Fontoura Xavier é um poeta angolano. Sua obra poética é reconhecida pela profundidade lírica e pela temática ligada à identidade e à cultura de Angola.

Infância e formação

As informações sobre a infância e formação específica de Fontoura Xavier são limitadas em fontes públicas. No entanto, é presumível que sua educação e as vivências em Angola tenham sido cruciais para a formação de sua sensibilidade poética e para a escolha dos temas em sua obra.

Percurso literário

O percurso literário de Fontoura Xavier se consolida através de sua produção poética, que o insere no cenário da literatura angolana contemporânea. Sua obra tem sido gradualmente reconhecida, explorando as nuances da experiência e da identidade africana.

Obra, estilo e características literárias

Obra, estilo e características literárias A obra de Fontoura Xavier foca em temas como a identidade angolana, a memória coletiva e individual, e a descrição das paisagens e realidades de seu país. Sua poesia é caracterizada por um lirismo introspectivo, utilizando uma linguagem rica em simbolismos e metáforas que evocam a cultura e a história de Angola. O uso de imagens fortes e uma musicalidade intrínseca marcam seu estilo. Sua obra dialoga com a tradição literária angolana, buscando expressar as complexidades da experiência pós-colonial.

Obra, estilo e características literárias

Contexto cultural e histórico Fontoura Xavier escreve em um contexto pós-colonial angolano, marcado pela busca de afirmação cultural e identitária. Sua obra se insere nesse movimento, refletindo as realidades e as aspirações de seu povo. A relação com outros escritores angolanos e a participação em círculos literários contribuem para a difusão de sua obra.

Obra, estilo e características literárias

Vida pessoal Detalhes específicos sobre a vida pessoal de Fontoura Xavier são escassos em fontes públicas. Contudo, é razoável inferir que suas vivências e percepções do mundo moldam sua expressão poética.

Obra, estilo e características literárias

Reconhecimento e receção Fontoura Xavier tem conquistado reconhecimento no meio literário angolano por sua voz poética singular.

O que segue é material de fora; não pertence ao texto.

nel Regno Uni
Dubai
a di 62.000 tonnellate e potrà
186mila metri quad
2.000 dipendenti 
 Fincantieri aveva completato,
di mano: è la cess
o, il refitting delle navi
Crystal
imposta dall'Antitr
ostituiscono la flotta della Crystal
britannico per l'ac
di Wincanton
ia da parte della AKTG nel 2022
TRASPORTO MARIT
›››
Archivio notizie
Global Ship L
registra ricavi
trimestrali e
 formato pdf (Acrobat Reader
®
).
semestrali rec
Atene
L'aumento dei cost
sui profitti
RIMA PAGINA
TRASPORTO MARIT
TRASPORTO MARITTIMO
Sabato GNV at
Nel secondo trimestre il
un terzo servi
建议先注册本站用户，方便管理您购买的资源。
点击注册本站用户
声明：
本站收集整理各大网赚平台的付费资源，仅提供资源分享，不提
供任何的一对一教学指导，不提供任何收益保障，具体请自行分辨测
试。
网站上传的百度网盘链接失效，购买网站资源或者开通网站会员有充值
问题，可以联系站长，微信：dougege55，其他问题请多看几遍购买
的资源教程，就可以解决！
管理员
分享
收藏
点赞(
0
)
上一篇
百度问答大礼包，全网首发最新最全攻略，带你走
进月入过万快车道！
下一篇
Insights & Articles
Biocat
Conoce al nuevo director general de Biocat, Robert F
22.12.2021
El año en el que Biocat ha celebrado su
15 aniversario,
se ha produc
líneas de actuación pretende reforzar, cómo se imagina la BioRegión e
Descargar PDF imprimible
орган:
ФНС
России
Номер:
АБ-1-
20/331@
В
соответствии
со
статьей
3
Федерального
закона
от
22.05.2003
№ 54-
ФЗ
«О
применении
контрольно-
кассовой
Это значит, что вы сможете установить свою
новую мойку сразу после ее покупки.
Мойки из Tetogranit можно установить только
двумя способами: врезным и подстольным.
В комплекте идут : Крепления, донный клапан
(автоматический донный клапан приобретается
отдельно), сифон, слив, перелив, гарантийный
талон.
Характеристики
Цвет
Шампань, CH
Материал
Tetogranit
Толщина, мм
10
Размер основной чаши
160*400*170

Sua obra é valorizada pela originalidade e pela profundidade com que aborda temas identitários e culturais.

Obra, estilo e características literárias

Influências e legado É provável que Fontoura Xavier tenha sido influenciado por grandes nomes da literatura angolana e africana. Seu legado reside em sua contribuição para a diversidade da poesia em língua portuguesa, oferecendo uma perspectiva autêntica sobre a realidade de Angola.

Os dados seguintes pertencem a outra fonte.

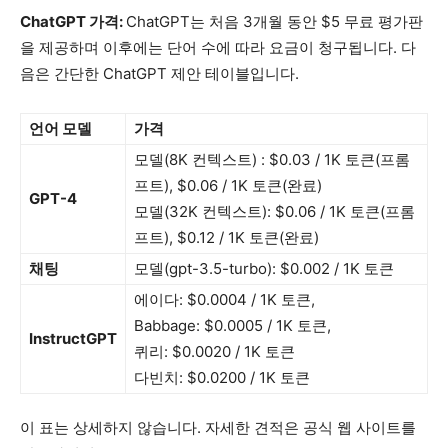
ChatGPT 가격:
ChatGPT는 처음 3개월 동안 $5 무료 평가판
을 제공하며 이후에는 단어 수에 따라 요금이 청구됩니다. 다
음은 간단한 ChatGPT 제안 테이블입니다.
언어 모델
가격
모델(8K 컨텍스트) : $0.03 / 1K 토큰(프롬
프트), $0.06 / 1K 토큰(완료)
GPT-4
모델(32K 컨텍스트): $0.06 / 1K 토큰(프롬
프트), $0.12 / 1K 토큰(완료)
채팅
모델(gpt-3.5-turbo): $0.002 / 1K 토큰
에이다: $0.0004 / 1K 토큰,
Babbage: $0.0005 / 1K 토큰,
InstructGPT
퀴리: $0.0020 / 1K 토큰
다빈치: $0.0200 / 1K 토큰
이 표는 상세하지 않습니다. 자세한 견적은 공식 웹 사이트를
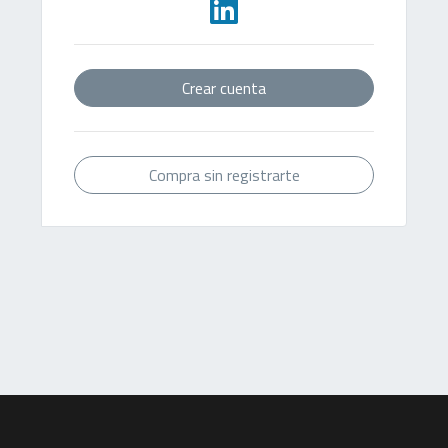
Crear cuenta
Compra sin registrarte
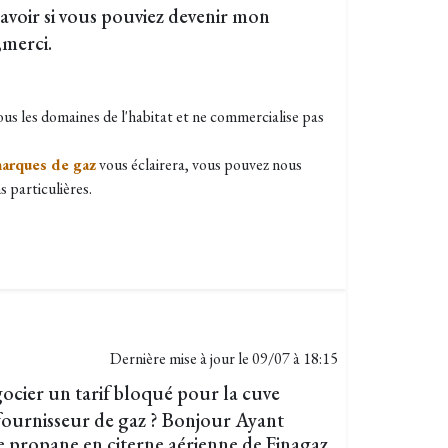
savoir si vous pouviez devenir mon
,merci.
tous les domaines de l'habitat et ne commercialise pas
marques de gaz
vous éclairera, vous pouvez nous
s particulières.
Dernière mise à jour le
09/07 à 18:15
ocier un tarif bloqué pour la cuve
fournisseur de gaz ? Bonjour Ayant
 propane en citerne aérienne de Finagaz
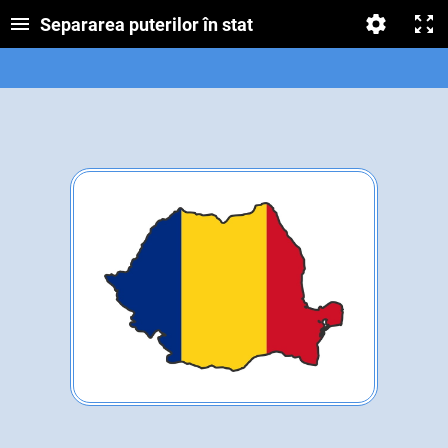
Separarea puterilor în stat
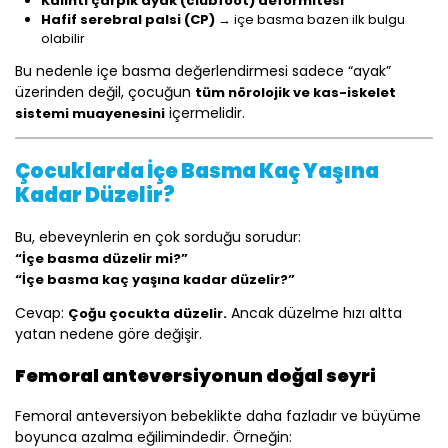
Kalıntı çarpık ayak (clubfoot) deformitesi
Hafif serebral palsi (CP)
→ içe basma bazen ilk bulgu
olabilir
Bu nedenle içe basma değerlendirmesi sadece “ayak”
üzerinden değil, çocuğun
tüm nörolojik ve kas-iskelet
içermelidir.
sistemi muayenesini
Çocuklarda İçe Basma Kaç Yaşına
Kadar Düzelir?
Bu, ebeveynlerin en çok sorduğu sorudur:
“İçe basma düzelir mi?”
“İçe basma kaç yaşına kadar düzelir?”
Cevap:
Ancak düzelme hızı altta
Çoğu çocukta düzelir.
yatan nedene göre değişir.
Femoral anteversiyonun doğal seyri
Femoral anteversiyon bebeklikte daha fazladır ve büyüme
boyunca azalma eğilimindedir. Örneğin:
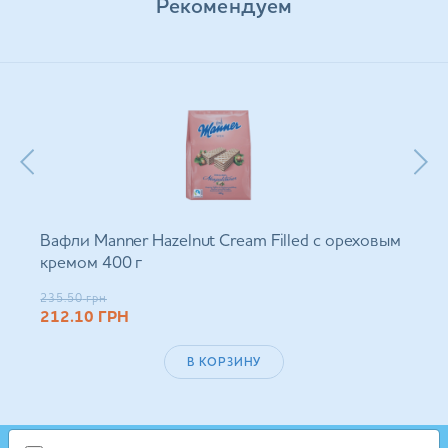
Рекомендуем
Вафли Manner Hazelnut Cream Filled с ореховым
кремом 400 г
235.50
грн
212.10
ГРН
В КОРЗИНУ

Obra, estilo e características literárias

Interpretação e análise crítica A poesia de Fontoura Xavier pode ser analisada sob a perspectiva da literatura pós-colonial e da poesia identitária, explorando as ressonâncias da história e da cultura em sua obra.

Obra, estilo e características literárias

Curiosidades e aspetos menos conhecidos Informações específicas sobre curiosidades ou aspetos menos conhecidos da vida e obra de Fontoura Xavier não estão amplamente disponíveis.

Obra, estilo e características literárias

Morte e memória Não há informações disponíveis sobre a morte de Fontoura Xavier.